◆ Work instructions: Whenever a line of the data below holds the string "SQUARE", copy that line.

◆ Material shown:
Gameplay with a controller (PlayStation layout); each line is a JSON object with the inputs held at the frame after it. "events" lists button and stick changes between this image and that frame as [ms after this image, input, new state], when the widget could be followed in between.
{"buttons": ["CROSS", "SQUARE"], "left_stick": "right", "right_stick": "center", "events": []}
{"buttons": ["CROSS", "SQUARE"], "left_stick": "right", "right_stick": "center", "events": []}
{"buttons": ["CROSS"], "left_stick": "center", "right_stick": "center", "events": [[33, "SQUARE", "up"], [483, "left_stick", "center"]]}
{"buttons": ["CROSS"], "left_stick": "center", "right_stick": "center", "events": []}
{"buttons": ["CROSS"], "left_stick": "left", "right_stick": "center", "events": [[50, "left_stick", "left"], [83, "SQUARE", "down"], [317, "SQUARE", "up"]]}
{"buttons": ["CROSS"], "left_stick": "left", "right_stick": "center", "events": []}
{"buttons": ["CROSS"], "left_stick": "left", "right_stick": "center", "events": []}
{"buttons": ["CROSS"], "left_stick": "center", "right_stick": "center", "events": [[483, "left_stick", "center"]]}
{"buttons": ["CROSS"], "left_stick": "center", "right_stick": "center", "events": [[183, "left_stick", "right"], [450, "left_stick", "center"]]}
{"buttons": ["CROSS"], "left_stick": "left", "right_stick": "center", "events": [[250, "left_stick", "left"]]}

◆ Output:
{"buttons": ["CROSS", "SQUARE"], "left_stick": "right", "right_stick": "center", "events": []}
{"buttons": ["CROSS", "SQUARE"], "left_stick": "right", "right_stick": "center", "events": []}
{"buttons": ["CROSS"], "left_stick": "center", "right_stick": "center", "events": [[33, "SQUARE", "up"], [483, "left_stick", "center"]]}
{"buttons": ["CROSS"], "left_stick": "left", "right_stick": "center", "events": [[50, "left_stick", "left"], [83, "SQUARE", "down"], [317, "SQUARE", "up"]]}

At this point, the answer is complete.